A London trust - Barnet, Enfield and Haringey - has been reprimanded by the regulator, the Care Quality Commission (CQC), for using seclusion units as bedrooms.

It also started to move patients out of beds and into bed-and-breakfast accommodation. The figures show that 132 people were sent to B&Bs last year.

The trust said the patients were fit to be discharged from hospital but had accommodation problems - however, it admitted it was not ideal for patients.

A board meeting of the Birmingham and Solihull trust in January heard a complaint from a patient who was admitted to a deaf ward despite not being deaf, which she says made her feel stressed and unable to communicate with staff and patients.

An investigation by the trust found this had happened because there were no female beds available in the country.
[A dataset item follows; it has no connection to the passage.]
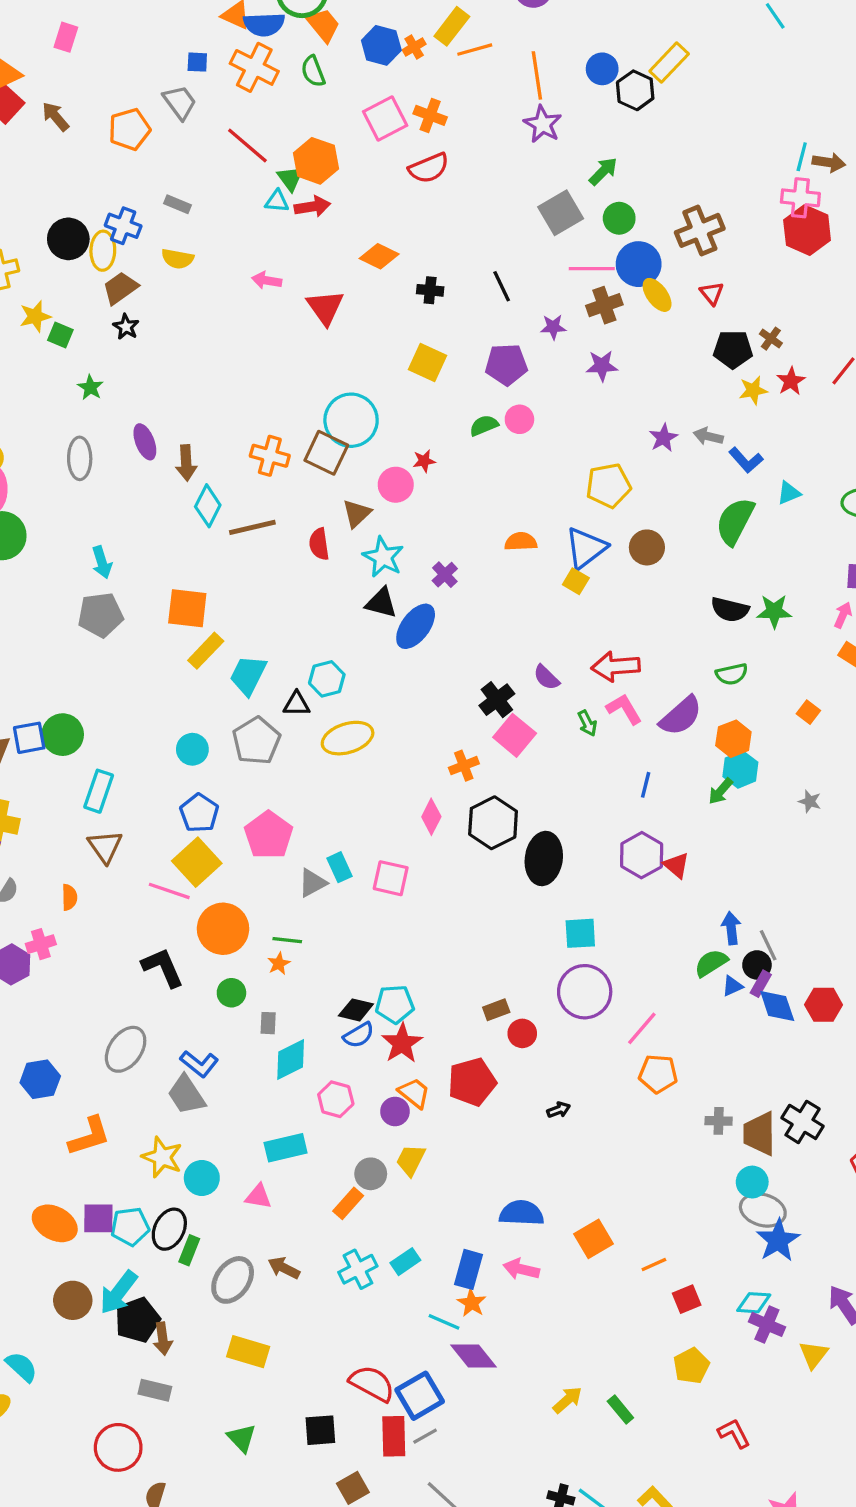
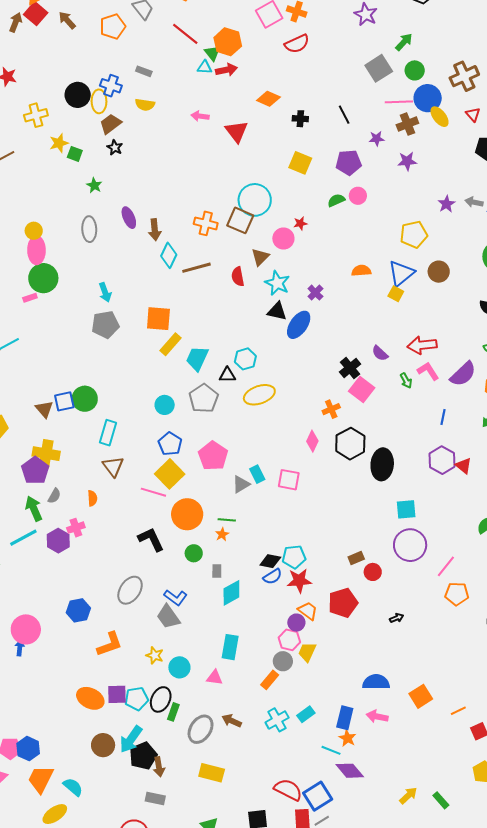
red star: (402, 1043) -> (299, 581), turned 30
pink hexagon: (336, 1099) -> (289, 640), moved
cyan rectangle: (286, 1148) -> (230, 647), turned -65
yellow star: (162, 1157) -> (155, 655), size x0.7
Procedures have now been changed, the trust says, which should ensure it never happens again.

Paul Farmer, chief executive of mental health charity Mind, said: "It is a disgrace that people with mental health problems are being sent miles away from family and friends or being accommodated in inappropriate settings when they are acutely unwell.

"This is the latest in a long line of clear signals that, at least in some parts of the country, NHS mental health services are in crisis. Continued cuts to funding for mental health services are taking a significant toll on the quality and availability of services."

Mark Winstanley, chief executive of Rethink Mental Illness, added: "It's absolutely scandalous that people with serious mental health problems are being treated in such a terrible way.

"Anyone going through a mental health crisis should expect to get help in a therapeutic environment where they can get better.

"The last thing they need is to be shunted to a hospital hundreds of miles away or, even worse, left to fend for themselves in a bed and breakfast."